PRIME Minister Boris Johnson continues to face huge pressure to block Claire Fox’s controversial peerage as anger mounts over the move.

The former Brexit Party north west MEP was among 36 people to be given a seat in the House of Lords on Friday but it sparked controversy.

Ms Fox is a former core activist and organiser for the Revolutionary Communist Party.

After the 1993 Warrington bombing, which killed Tim Parry and Johnathan Ball, the Revolutionary Communist Party’s official newsletter stated that they defended ‘the right of the Irish people to take whatever measures necessary in their struggle for freedom’.

Ms Fox was also a member of the Irish Freedom Movement, which backed dissident republicanism.

The Tim Parry Johnathan Ball Peace Foundation, which is based at the Peace Centre, was established after the deaths of 12-year-old Tim and three-year-old Johnathan in the IRA bombing. It was set up by Tim’s parents, Colin and Wendy.

Colin has said that the offer of a peerage ‘offends me and many others deeply’.

Labour’s Warrington North MP Charlotte Nichols has written to the Prime Minister to urge him to use his power to block the nomination.

The politician says she notes ‘with alarm’ that Ms Fox’s name is among the new peers named on Friday.

Warrington Guardian:

MP Charlotte Nichols

In the letter, she said: “As you will be no doubt be aware, in 1993 Warrington was bombed by the IRA in a heinous attack which killed three-year-old Johnathan Ball and 12-year-old Tim Parry, injured 54 others and changed countless lives forever.

“In interviews as recent as last year, including with Hannah Miller from ITV, she has repeatedly been given the opportunity to apologise or distance herself from these remarks and has refused.

“The nomination of Ms Fox has not only caused considerable hurt to those directly affected by the bombing of Warrington, but also revulsion in my constituency and in our town more widely as a result of this.

“To allow Ms Fox to become a life peer would be to show crass insensitivity to victims of terrorism and to the communities still scarred by the attack 27 years on.

“Warrington will never forget that day, nor the victims whose lives were cruelly cut short.

“Further, I urge you to make good on your promise, as yet unfulfilled, to continue funding the Tim Parry Johnathan Ball Peace Foundation to continue to honour their legacy.”
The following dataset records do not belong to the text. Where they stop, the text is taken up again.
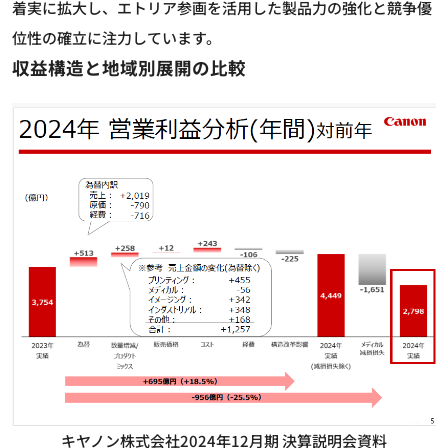
着実に拡大し、エトリア参画を活用した製品力の強化と競争優
位性の確立に注力しています。
収益構造と地域別展開の比較
キヤノン株式会社2024年12月期 決算説明会資料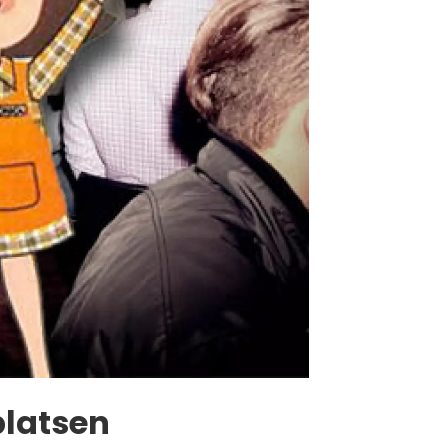
platsen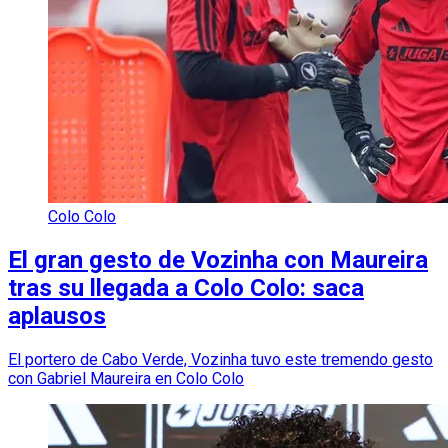
Colo Colo
El gran gesto de Vozinha con Maureira
tras su llegada a Colo Colo: saca
aplausos
El portero de Cabo Verde, Vozinha tuvo este tremendo gesto
con Gabriel Maureira en Colo Colo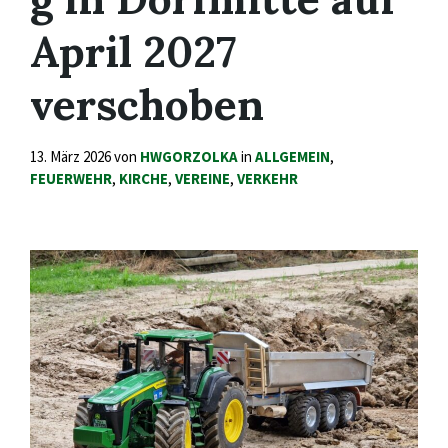
April 2027
verschoben
13. März 2026
von
HWGORZOLKA
in
ALLGEMEIN
,
FEUERWEHR
,
KIRCHE
,
VEREINE
,
VERKEHR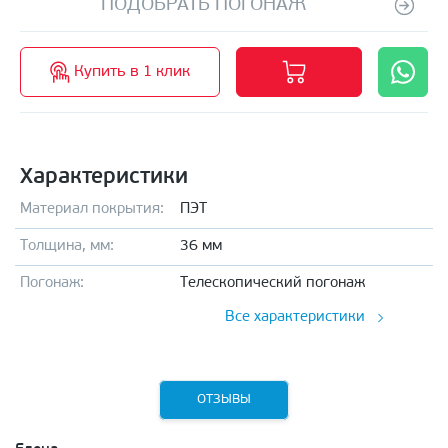
ПОДОБРАТЬ ПОГОНАЖ
Купить в 1 клик
Характеристики
Материал покрытия:
ПЭТ
Толщина, мм:
36 мм
Погонаж:
Телескопический погонаж
Все характеристики
ОТЗЫВЫ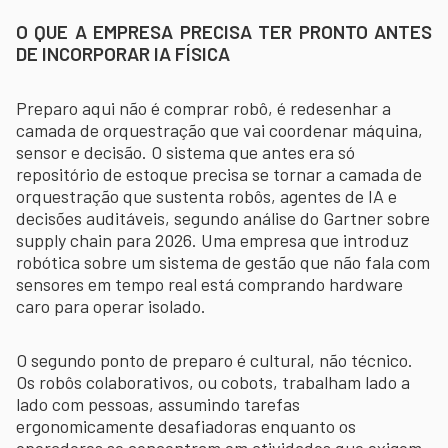
O QUE A EMPRESA PRECISA TER PRONTO ANTES
DE INCORPORAR IA FÍSICA
Preparo aqui não é comprar robô, é redesenhar a
camada de orquestração que vai coordenar máquina,
sensor e decisão. O sistema que antes era só
repositório de estoque precisa se tornar a camada de
orquestração que sustenta robôs, agentes de IA e
decisões auditáveis, segundo análise do Gartner sobre
supply chain para 2026. Uma empresa que introduz
robótica sobre um sistema de gestão que não fala com
sensores em tempo real está comprando hardware
caro para operar isolado.
O segundo ponto de preparo é cultural, não técnico.
Os robôs colaborativos, ou cobots, trabalham lado a
lado com pessoas, assumindo tarefas
ergonomicamente desafiadoras enquanto os
operadores se concentram em atividades que exigem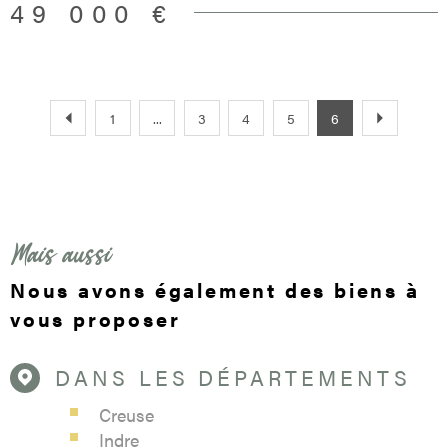
49 000 €
ont déjà fait l’objet d’un début d’aménagement , laissant la
possibilité de créer une ou deux pièces supplémentaires
(chambre, bureau, salle de jeux…).
1
...
3
4
5
6
Mais aussi
Nous avons également des biens à
vous proposer
DANS LES DÉPARTEMENTS
Creuse
Indre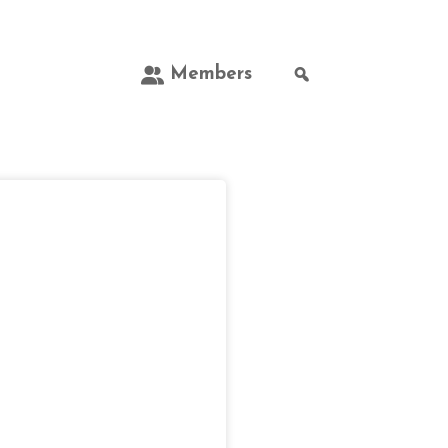
Members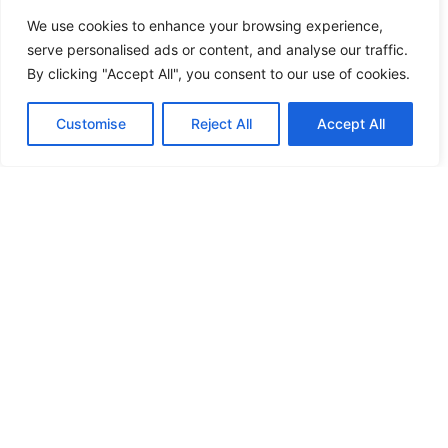
We use cookies to enhance your browsing experience,
serve personalised ads or content, and analyse our traffic.
By clicking "Accept All", you consent to our use of cookies.
Customise
Reject All
Accept All
19/02/2026
Nearshoring en México: el reto energético
que definirá el crecimiento industrial en 2026
23/01/2026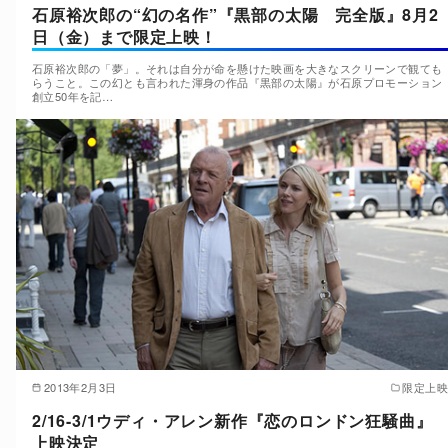
石原裕次郎の“幻の名作”『黒部の太陽 完全版』8月2
日（金）まで限定上映！
石原裕次郎の「夢」。それは自分が命を懸けた映画を大きなスクリーンで観ても
らうこと。この幻とも言われた渾身の作品『黒部の太陽』が石原プロモーション
創立50年を記…
2013年2月3日
限定上映
2/16-3/1ウディ・アレン新作『恋のロンドン狂騒曲』
上映決定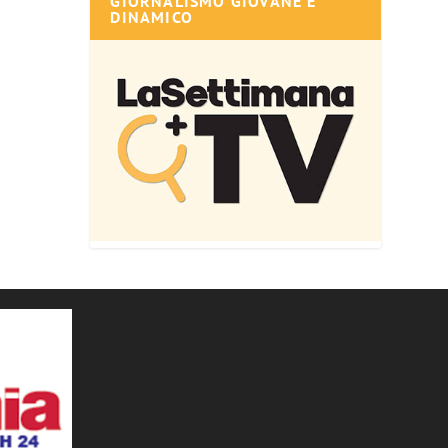
GIORNALISMO GIOVANE E
DINAMICO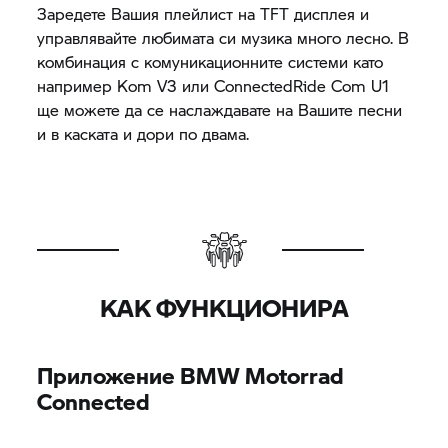
Заредете Вашия плейлист на TFT дисплея и
управлявайте любимата си музика много лесно. В
комбинация с комуникационните системи като
например Kom V3 или ConnectedRide Com U1
ще можете да се наслаждавате на Вашите песни
и в каската и дори по двама.
КАК ФУНКЦИОНИРА
Приложение
BMW Motorrad
Connected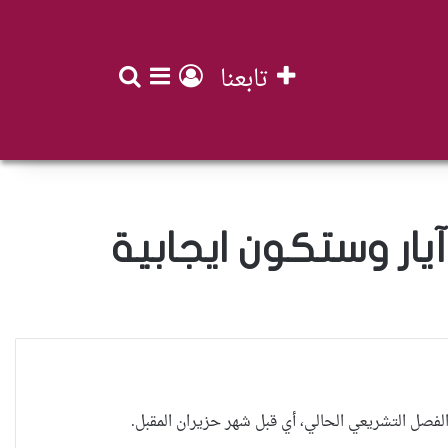
تابعنا
بحث عن
تسجيل الدخول
إضافة عمود جان
يار وستكون ايجابية
لفصل التشريعي الحالي، أي قبل شهر حزيران المقبل.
Labour’s deputy leader and party chair Angela Rayner has commented on Ms Nichols’ call for the Prime Minister to block the peerage.

She said: “Boris Johnson’s failure to block the elevation of Claire Fox to the House of Lords is an insult to the people of the north west.

“The awarding of a life peerage to someone who has repeatedly refused to apologise for her support of the heinous IRA bombing attack in Warrington in 1993 has rightly caused revulsion and real hurt both in Warrington and across our region.

“The Prime Minister is showing crass insensitivity to the families of those who lost their lives in 1993 and countless others whose lives were changed forever that day, and as a result of the IRA attack in Manchester city centre in 1996.

“If the Prime Minister refuses to block this nomination he is showing that he doesn’t care about the victims and survivors of terrorism in our communities.”

The Conservatives have responded to the comments from Labour.

North West Durham MP Richard Holden said: “It is the height of hypocrisy for Angela Rayner to lecture us when she spent five years urging the British people to put our national security in the hands of Jeremy Corbyn – a man who sided with those who sought to do us harm time after time.

“This Conservative Government will always work to keep the people of the United Kingdom safe.”

Warrington South Tory MP Andy Carter has accused Labour of having ‘selected memory loss’.

He added: “Claire Fox has not been nominated to the House of Lords as a Conservative peer, she has been nominated as an unaffiliated peer.

“The process for appointment of unaffiliated peers is through the independent House of Lords Appointment Commission, not the Government.

“What rankles me and so many is Ms Fox’s refusal to acknowledge how her comments at the time caused such hurt to families in Warrington.

“If her views have changed she should say so, she should apologise to the families affected.”

A No 10 spokesman said: "Claire Fox has addressed her historic comments about the Troubles and acknowledged the pain that the families of the victims of terrorism have faced.

"She is not a Conservative peer, and her political views will differ from those of the Conservative Government."